Instrucciones>
1 - En el fragmento sobre Ricardo Blume, ¿por qué sus ojos curiosos disfrutaban más de los días de semana que de los domingos? Contesta en una a tres oraciones.
2 - Cambia en el fragmento sobre Ricardo Blume el pasaje que empieza con "La historia de Ricardo" y sigue hasta "Miraflores, en Lima.", poniendo "San Isidro" donde dice "Miraflores".
3 - Sigue escribiendo el texto sobre la vida de Ricardo Blume desde donde termina.

Fragmento>
-*-*-

La historia de Ricardo Blume es una narrativa de resiliencia y talento. Periodista, escritor, intérprete, es también la historia del hombre que encontró en la actuación la forma de comunicarse con el mundo, y la de esos ojos curiosos, que disfrutaban de los días de semana por sobre los domingos, porque les gustaba ver los negocios abiertos.
Nacido en Perú el 16 de agosto de 1933, hijo de Juan Carlos Federico Blume Dixon y Rosa María Traverso Magán, tuvo cinco hermanos, pero el apego más importante fue con Eduardo, Eddie, el más chico. Con él se inclinaba más hacia la lectura y el aprendizaje, en tanto que los otros cuatro son recordados por alborotar los alrededores del tradicional barrio de Miraflores, en Lima.

-*-*-

Datos del ejercicio>
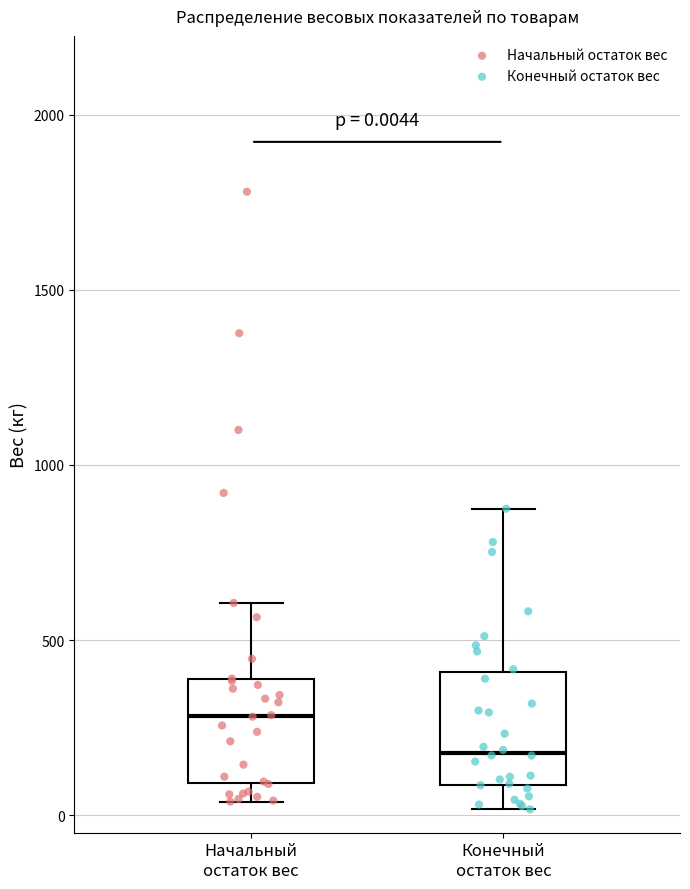

Which box has the highest median line?

Начальный остаток вес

-*-*-

Respuestas escritas>
1 - Los preferían porque les gustaba ver los negocios abiertos.

2 -
La historia de Ricardo Blume es una narrativa de resiliencia y talento. Periodista, escritor, intérprete, es también la historia del hombre que encontró en la actuación la forma de comunicarse con el mundo, y la de esos ojos curiosos, que disfrutaban de los días de semana por sobre los domingos, porque les gustaba ver los negocios abiertos.
Nacido en Perú el 16 de agosto de 1933, hijo de Juan Carlos Federico Blume Dixon y Rosa María Traverso Magán, tuvo cinco hermanos, pero el apego más importante fue con Eduardo, Eddie, el más chico. Con él se inclinaba más hacia la lectura y el aprendizaje, en tanto que los otros cuatro son recordados por alborotar los alrededores del tradicional barrio de San Isidro, en Lima.

3 -
La vida de la familia cambió drásticamente en 1940, cuando un terremoto de magnitud 7.9 sacudió Perú, afectando especialmente a la capital. El desastre natural no solo causó destrucción física sino que también trastocó la estabilidad económica de muchas familias, incluida la de los Blume. Sin embargo, no trastocó los cimientos de Ricardo, quien continuó sobresaliendo en la escuela y mantuvo su enfoque en la educación. Claro que no estaba preparado para un golpe al corazón.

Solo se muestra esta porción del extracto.